Windows updates to become more reliable and predictable, with fewer surprise reboots

Security updating is an awkward thing. Microsoft knows from experience that people will delay or ignore essential patches, leaving their systems exposed to exploitable flaws. In response, Windows 10 is proactive in installing critical fixes and in rebooting to ensure that those fixes are actually active. This is good for patch adoption, but it’s bad when a reboot comes in the middle of a presentation or an online game or anything else that you don’t want interrupted.

With the Windows 10 Creators Update, Microsoft is hoping to ease some of this┬ápain. When an update has been downloaded, an alert will show three options: install and reboot immediately, schedule a time (within the next three days) to install it, or snooze the alert to temporarily delay the decision. This won’t let you delay an update indefinitely, but it should offer a reasonable trade-off between the need to get systems updated and the annoyance of interruptions.

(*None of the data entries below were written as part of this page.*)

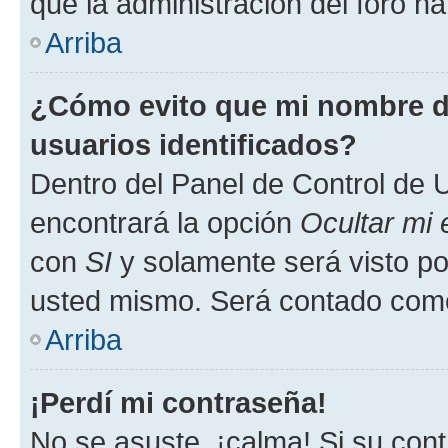
que la administración del foro ha
Arriba
¿Cómo evito que mi nombre de
usuarios identificados?
Dentro del Panel de Control de U
encontrará la opción
Ocultar mi
con
SI
y solamente será visto p
usted mismo. Será contado como
Arriba
¡Perdí mi contraseña!
No se asuste, ¡calma! Si su co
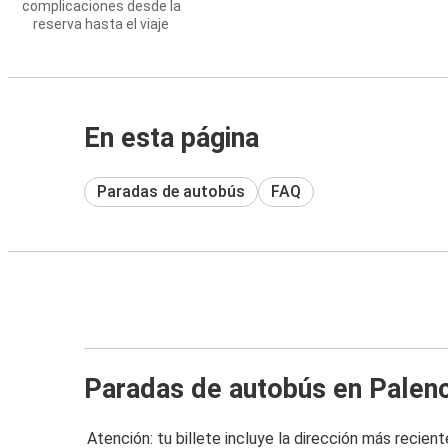
complicaciones desde la
reserva hasta el viaje
En esta página
Paradas de autobús
FAQ
Paradas de autobús en Palenc
Atención: tu billete incluye la dirección más recient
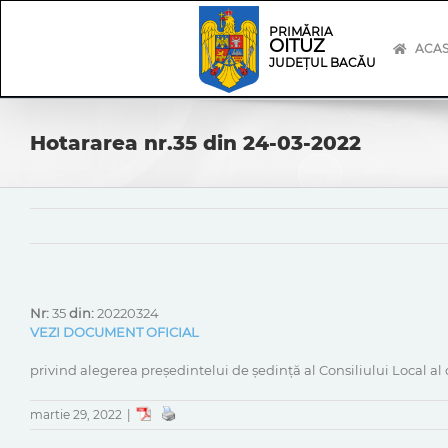
Skip
Skip
to
Navigation
PRIMĂRIA
OITUZ
content
ACA
JUDEȚUL BACĂU
Hotararea nr.35 din 24-03-2022
Nr:
35
din:
20220324
VEZI DOCUMENT OFICIAL
privind alegerea președintelui de ședință al Consiliului Local al
martie 29, 2022
|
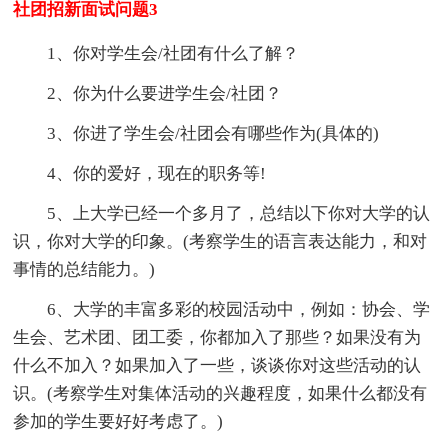
社团招新面试问题3
1、你对学生会/社团有什么了解？
2、你为什么要进学生会/社团？
3、你进了学生会/社团会有哪些作为(具体的)
4、你的爱好，现在的职务等!
5、上大学已经一个多月了，总结以下你对大学的认
识，你对大学的印象。(考察学生的语言表达能力，和对
事情的总结能力。)
6、大学的丰富多彩的校园活动中，例如：协会、学
生会、艺术团、团工委，你都加入了那些？如果没有为
什么不加入？如果加入了一些，谈谈你对这些活动的认
识。(考察学生对集体活动的兴趣程度，如果什么都没有
参加的学生要好好考虑了。)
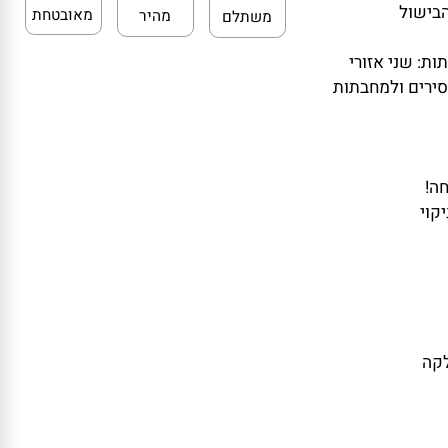
גיעה הרגישים
קנייה
משלוח
מחיר
שול
מאובטחת
מהיר
משתלם
 שני אזורי
רים ולמחבתות
י
ה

The large Windows updates (such as last year’s Anniversary Update and the imminent Creators Update) bring frustrations beyond the automatic rebooting. Their rollout is handled very conservatively, with Microsoft pushing out the software first to known working configurations (such as systems that were extensively tested by OEMs or Insiders) before deploying it more widely. Similarly, the update will actually be held back from systems with known incompatibilities. This situation leads to some confusion and frustration, especially among enthusiasts: one PC may update immediately, while another takes much longer to receive the update, with no obvious rhyme or reason for the discrepancy.